Expectations around an imminent tapering of asset purchases, as well as concerns around persistent inflation, have seen Treasury yields spike. The 10-year Treasury yield topped 1.56% last week, its highest point since June.
David Miller, investment director at Quilter Cheviot, told CNBC’s “Squawk Box Europe” on Tuesday that the Fed was one of the big central banks that had the “luxury of taking a backseat” and would be able to maintain that inflationary pressures are transitory for “a while longer.”
“And to be honest I think the Fed’s main priority will remain growth, whatever happens, even if that means a little bit more inflation,” Miller said.

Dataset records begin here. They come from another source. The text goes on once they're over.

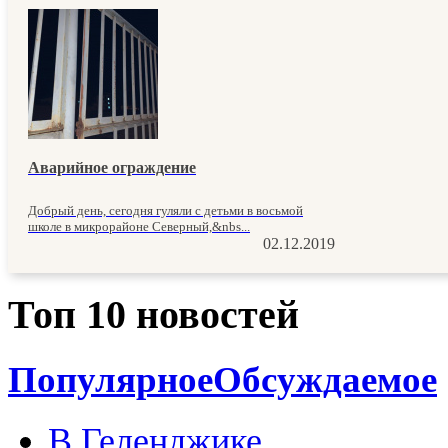
Аварийное ограждение
Добрый день, сегодня гуляли с детьми в восьмой
школе в микрорайоне Северный,&nbs...
02.12.2019
Топ 10 новостей
Популярное
Обсуждаемое
В Геленджике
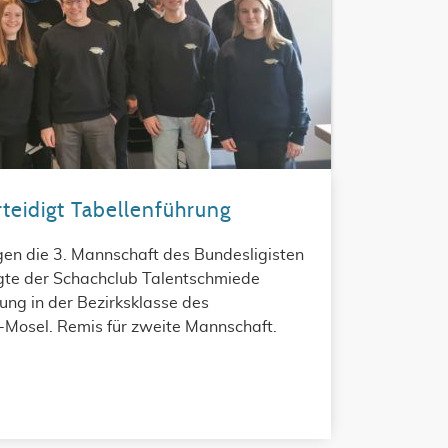
teidigt Tabellenführung
gen die 3. Mannschaft des Bundesligisten
gte der Schachclub Talentschmiede
ung in der Bezirksklasse des
-Mosel. Remis für zweite Mannschaft.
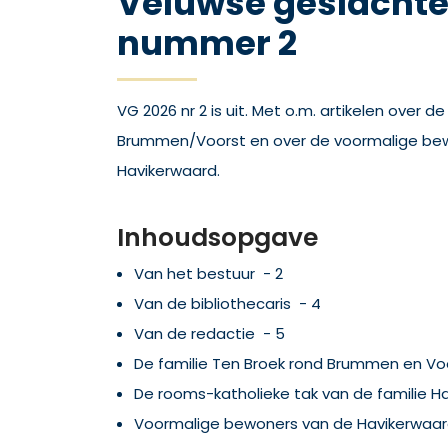
Veluwse geslachte
nummer 2
VG 2026 nr 2 is uit. Met o.m. artikelen over d
Brummen/Voorst en over de voormalige be
Havikerwaard.
Inhoudsopgave
Van het bestuur - 2
Van de bibliothecaris - 4
Van de redactie - 5
De familie Ten Broek rond Brummen en Vo
De rooms-katholieke tak van de familie 
Voormalige bewoners van de Havikerwaar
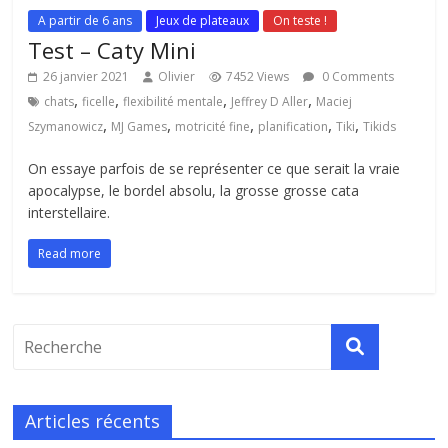
A partir de 6 ans
Jeux de plateaux
On teste !
Test – Caty Mini
26 janvier 2021
Olivier
7452 Views
0 Comments
,
,
,
,
chats
ficelle
flexibilité mentale
Jeffrey D Aller
Maciej
,
,
,
,
,
Szymanowicz
MJ Games
motricité fine
planification
Tiki
Tikids
On essaye parfois de se représenter ce que serait la vraie
apocalypse, le bordel absolu, la grosse grosse cata
interstellaire.
Read more
Articles récents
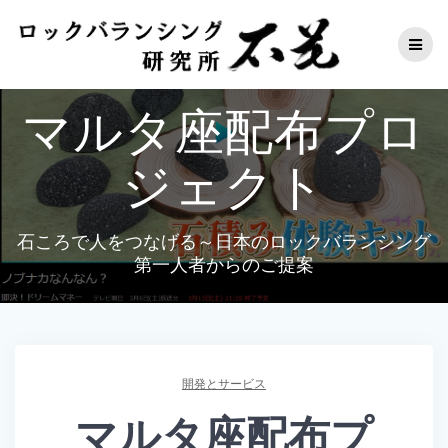
コ
ン
テ
ン
ツ
マルタ座配布プロ
へ
ス
キ
ジェクト
ッ
プ
石ころで人をつなげる～日本のロックバランシング
第一人者からのご提案
開発とサービス
マルタ座配布プ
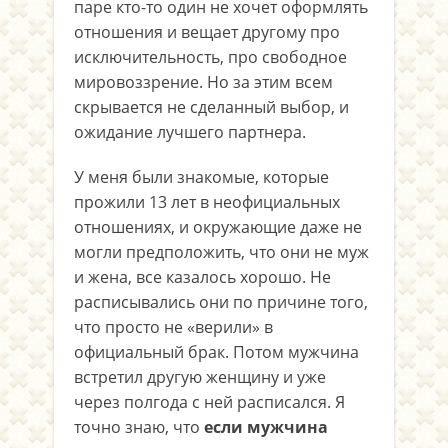
паре кто-то один не хочет оформлять
отношения и вещает другому про
исключительность, про свободное
мировоззрение. Но за этим всем
скрывается не сделанный выбор, и
ожидание лучшего партнера.
У меня были знакомые, которые
прожили 13 лет в неофициальных
отношениях, и окружающие даже не
могли предположить, что они не муж
и жена, все казалось хорошо. Не
расписывались они по причине того,
что просто не «верили» в
официальный брак. Потом мужчина
встретил другую женщину и уже
через полгода с ней расписался. Я
точно знаю, что
если мужчина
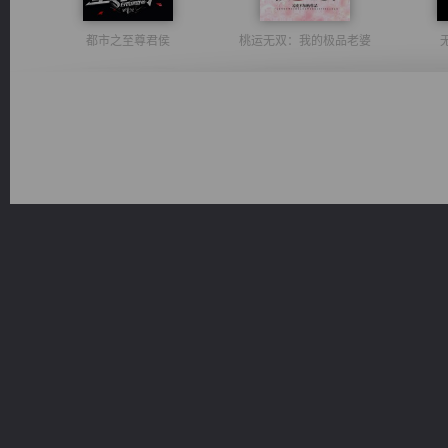
都市之至尊君侯
桃运无双：我的极品老婆
豪门战神：我既王（又名战神归来不败神婿修罗战神）
光明神印
太古神煌
军魂永铸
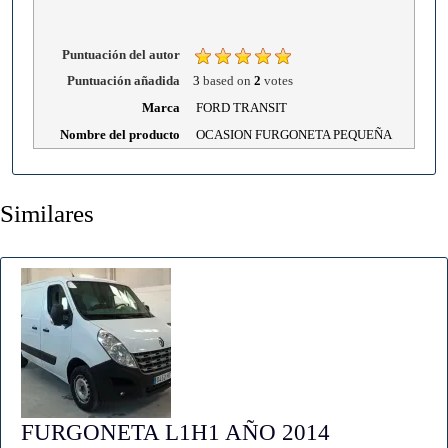
Puntuación del autor
Puntuación añadida
3
based on
2
votes
Marca
FORD TRANSIT
Nombre del producto
OCASION FURGONETA PEQUEÑA
Similares
FURGONETA L1H1 AÑO 2014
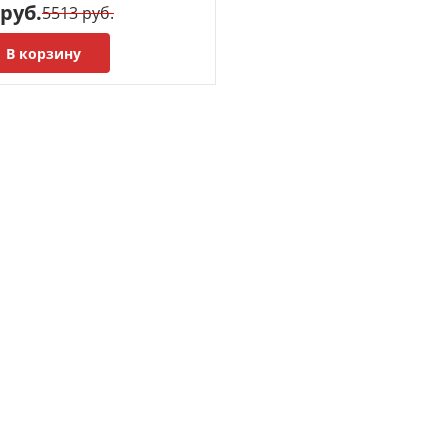
 руб.
5513 руб.
В корзину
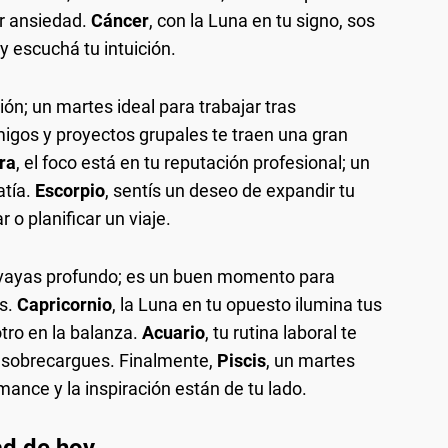
or ansiedad.
Cáncer
, con la Luna en tu signo, sos
y escuchá tu intuición.
ción; un martes ideal para trabajar tras
migos y proyectos grupales te traen una gran
ra
, el foco está en tu reputación profesional; un
atía.
Escorpio
, sentís un deseo de expandir tu
 o planificar un viaje.
ue vayas profundo; es un buen momento para
s.
Capricornio
, la Luna en tu opuesto ilumina tus
tro en la balanza.
Acuario
, tu rutina laboral te
e sobrecargues. Finalmente,
Piscis
, un martes
romance y la inspiración están de tu lado.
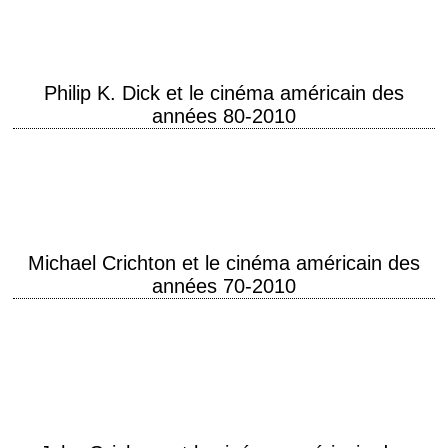
surnommé, lauréat en 2012 du National…
Philip K. Dick et le cinéma américain des
années 80-2010
Qu'est-ce que le réel ? Qu'est-ce qu'être humain ? « Dans mon écriture,
je m’interroge sur l'univers, je me demande à voix haute s'il est…
Michael Crichton et le cinéma américain des
années 70-2010
L'inventeur du techno-roman à suspense L'écrivain américain Michael
Crichton (1942-2008) commença à écrire dans les années 60, au cours
de ses études de médecine à…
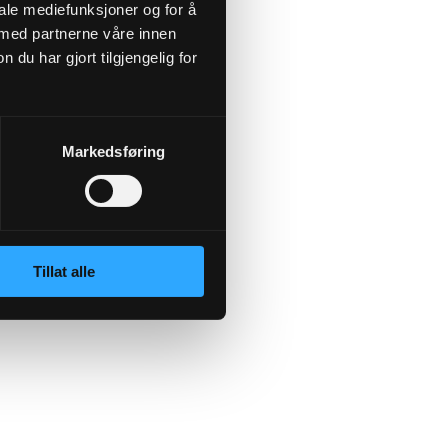
iale mediefunksjoner og for å
 med partnerne våre innen
u har gjort tilgjengelig for
 more information)
.
Markedsføring
Tillat alle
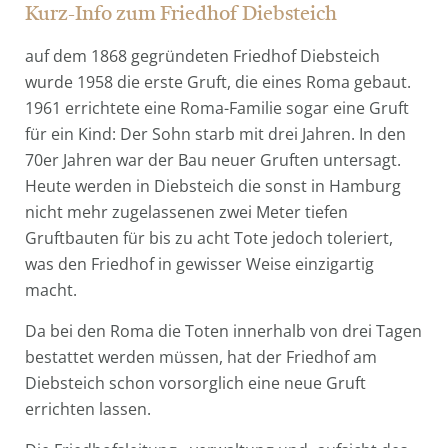
Kurz-Info zum Friedhof Diebsteich
auf dem 1868 gegründeten Friedhof Diebsteich
wurde 1958 die erste Gruft, die eines Roma gebaut.
1961 errichtete eine Roma-Familie sogar eine Gruft
für ein Kind: Der Sohn starb mit drei Jahren. In den
70er Jahren war der Bau neuer Gruften untersagt.
Heute werden in Diebsteich die sonst in Hamburg
nicht mehr zugelassenen zwei Meter tiefen
Gruftbauten für bis zu acht Tote jedoch toleriert,
was den Friedhof in gewisser Weise einzigartig
macht.
Da bei den Roma die Toten innerhalb von drei Tagen
bestattet werden müssen, hat der Friedhof am
Diebsteich schon vorsorglich eine neue Gruft
errichten lassen.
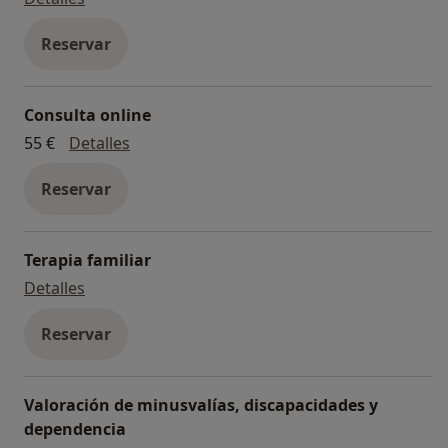
Reservar
Consulta online
Consulta online
55 €
Detalles
Reservar
Terapia familiar
Terapia familiar
Detalles
Reservar
Valoración de minusvalías, discapacidades y
dependencia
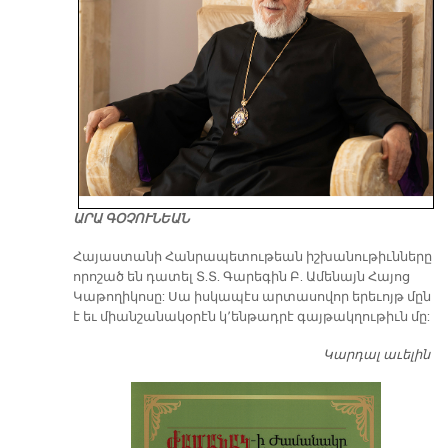
ԱՐԱ ԳՕՉՈՒՆԵԱՆ
​Հայաստանի Հանրապետութեան իշխանութիւնները
որոշած են դատել Տ.Տ. Գարեգին Բ. Ամենայն Հայոց
Կաթողիկոսը: Սա իսկապէս արտասովոր երեւոյթ մըն
է եւ միանշանակօրէն կ՚ենթադրէ գայթակղութիւն մը:
Կարդալ աւելին
Դ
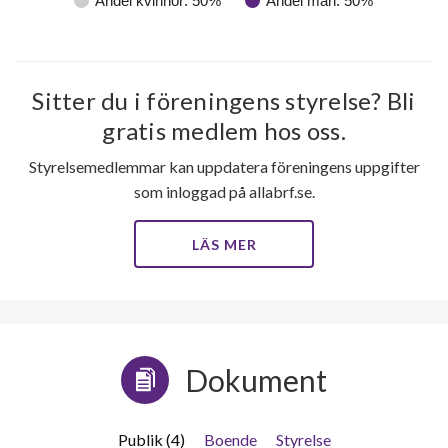
Andel kvinnor: 50%
Andel män: 50%
Sitter du i föreningens styrelse? Bli
gratis medlem hos oss.
Styrelsemedlemmar kan uppdatera föreningens uppgifter
som inloggad på allabrf.se.
LÄS MER
Dokument
Publik (4)
Boende
Styrelse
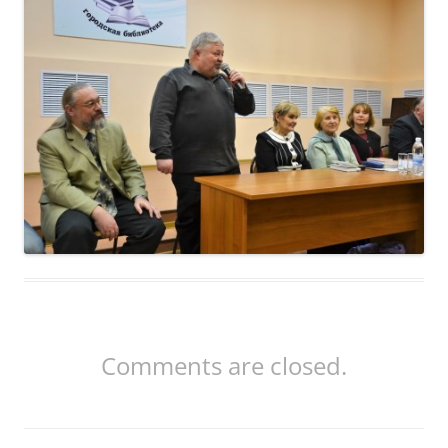
Comments are closed.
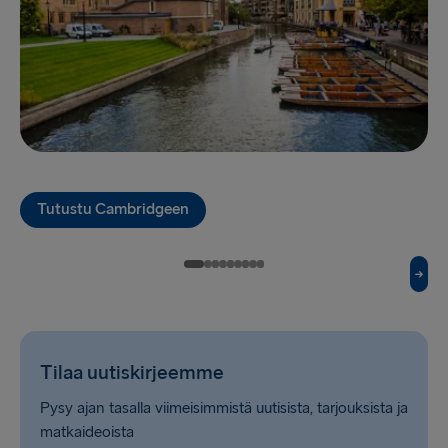
Cairnryan → Belfast
Harwich → Hook of Holland
Fishguard → Rosslare
Kiel → Gothenburg
Halmstad → Grenaa
Tutustu Cambridgeen
Karlskrona → Gdynia
Dublin → Holyhead
Belfast → Liverpool
Belfast → Cairnryan
Tilaa uutiskirjeemme
Hook of Holland → Harwich
Pysy ajan tasalla viimeisimmistä uutisista, tarjouksista ja
matkaideoista
Rosslare → Fishguard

In terms of data due out on Tuesday, Markit’s final purchasing managers’ index reading for September is due out at 9:45 a.m. ET, followed by ISM’s September non-manufacturing PMI at 10 a.m. ET.
The IBD/TIPP economic optimism index is also slated to come out at 10 a.m. ET.
Meanwhile, Fed Vice Chair for Supervision Randal Quarles is due to make a speech on Libor transition at the Structured Finance Association Conference at 1:15 p.m. ET.
Investors will also be keeping tabs on progress to address the looming debt default in Washington. Lawmakers have until Oct. 18 to raise or suspend the U.S. borrowing limit, in order to avoid the first-ever default on national debt.
Auctions are scheduled to be held on Tuesday for $34 billion of 52-week bills and $25 billion of eight-day bills.